Für Eric ist die Durchführung der Deutschen Meisterschaft die verdiente Belohnung für sein jahrelanges Bemühen um eine außergewöhnliche Trail-Strecke. Die Deutsche Ultramarathon Vereinigung konnte hier den Trail-Spezialisten unter den Läufern anspruchsvolle Wettkampfbedingungen bieten. Neben dieser Veranstaltung engagiert sich die DUV natürlich auch in vielen anderen Bereichen, z.B. mit Meisterschaften im 24 oder 12 Stunden Lauf, 100 km, dem DUV-Cup, aber auch z.B. mit einer äußerst umfangreichen Datenbank über jeden einzelnen Läufer und viele tausend Veranstaltungen auf der Homepage.
Inzwischen weiß ich, dass ich mich vermutlich zwei Tage vor dem K-UT zuhause mit einem Magen-Darm-Virus infizierte, der erst am Samstag in meinem von den ersten vier Laufstunden geschwächten Körper Wirkung zeigte. Der Rennabbruch war also die richtige Entscheidung.

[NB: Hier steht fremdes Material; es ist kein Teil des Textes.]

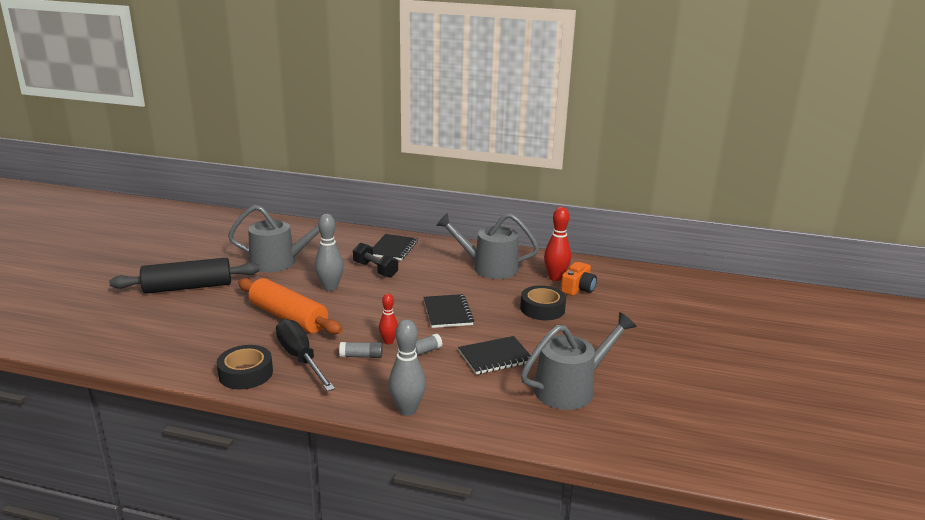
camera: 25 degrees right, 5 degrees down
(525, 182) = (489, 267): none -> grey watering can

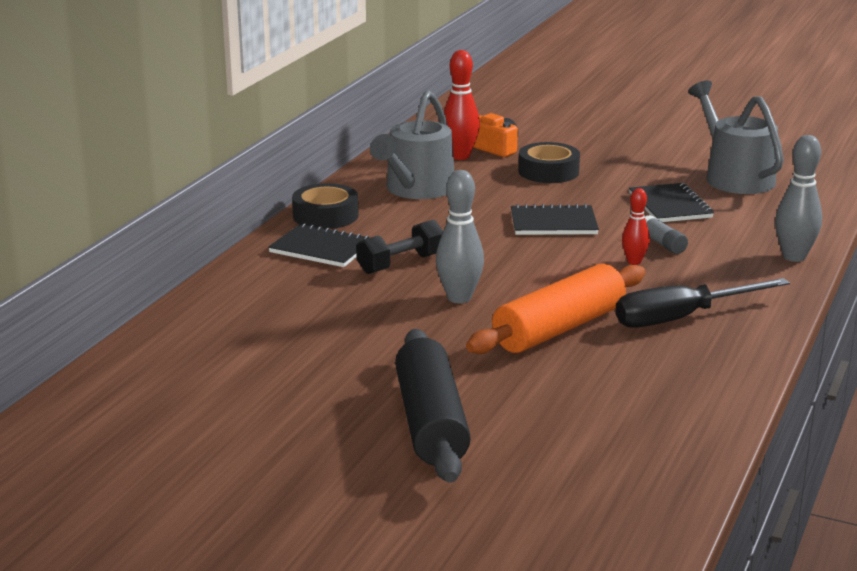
camera: 80 degrees left, 0 degrees up
(246, 373) = (726, 355): black tape -> black tape (325, 216)
(279, 262) = (344, 341): grey watering can -> none
(361, 356) = (673, 279): grey glue stick -> none

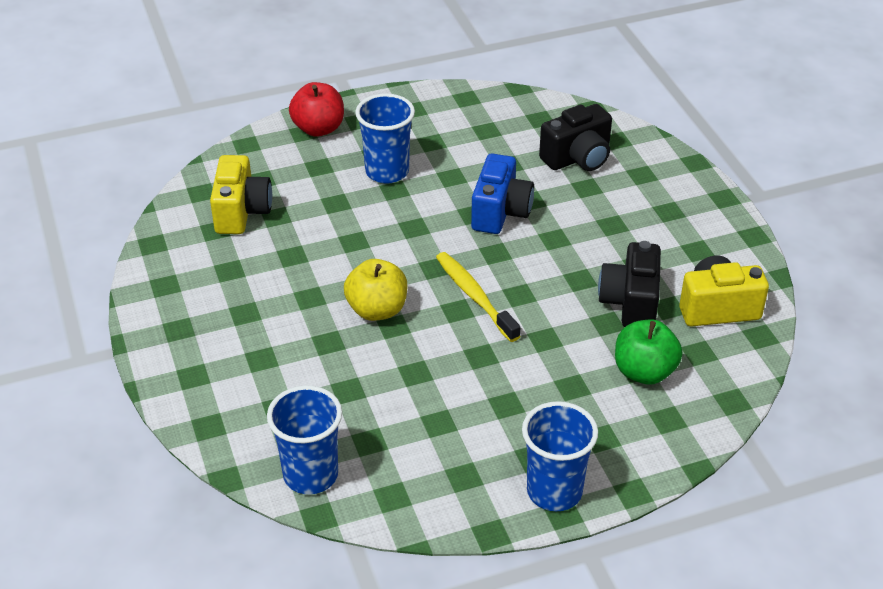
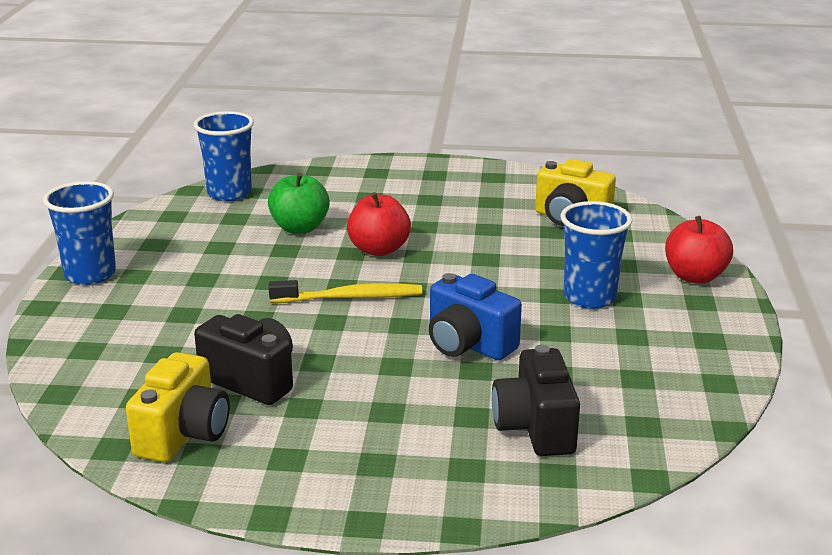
camera: 115 degrees right, 15 degrees down
(377, 310) = (379, 249): yellow apple -> red apple
(644, 372) = (154, 356): green apple -> green apple (299, 228)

Die Fahrt nach Reichweiler hat sich trotz DNF gelohnt. Ich hatte ein paar Stunden lang wieder viel Freude an dieser tollen Strecke und traf sehr viele Lauffreunde. Und irgendwann komme ich ganz bestimmt wieder auf diese „Lieblingsstrecke“ und erlebe dann auch sicher die restlichen 40 Kilometer. K-UT muss sein!
Zum Schluss noch ein paar Tipps für Läufer, die wie ich gerne Wettkämpfe mit touristischem Rahmenprogramm kombinieren: Von Reichweiler nach Idar-Oberstein mit dem äußerst sehenswerten Deutschen Edelstein-Museum sind es 32 km, zur Römer-Stadt Trier 76 km und 29 km zum wunderschönen Wildpark Potzberg mit einer sehenswerten Greifvogel-Flugschau.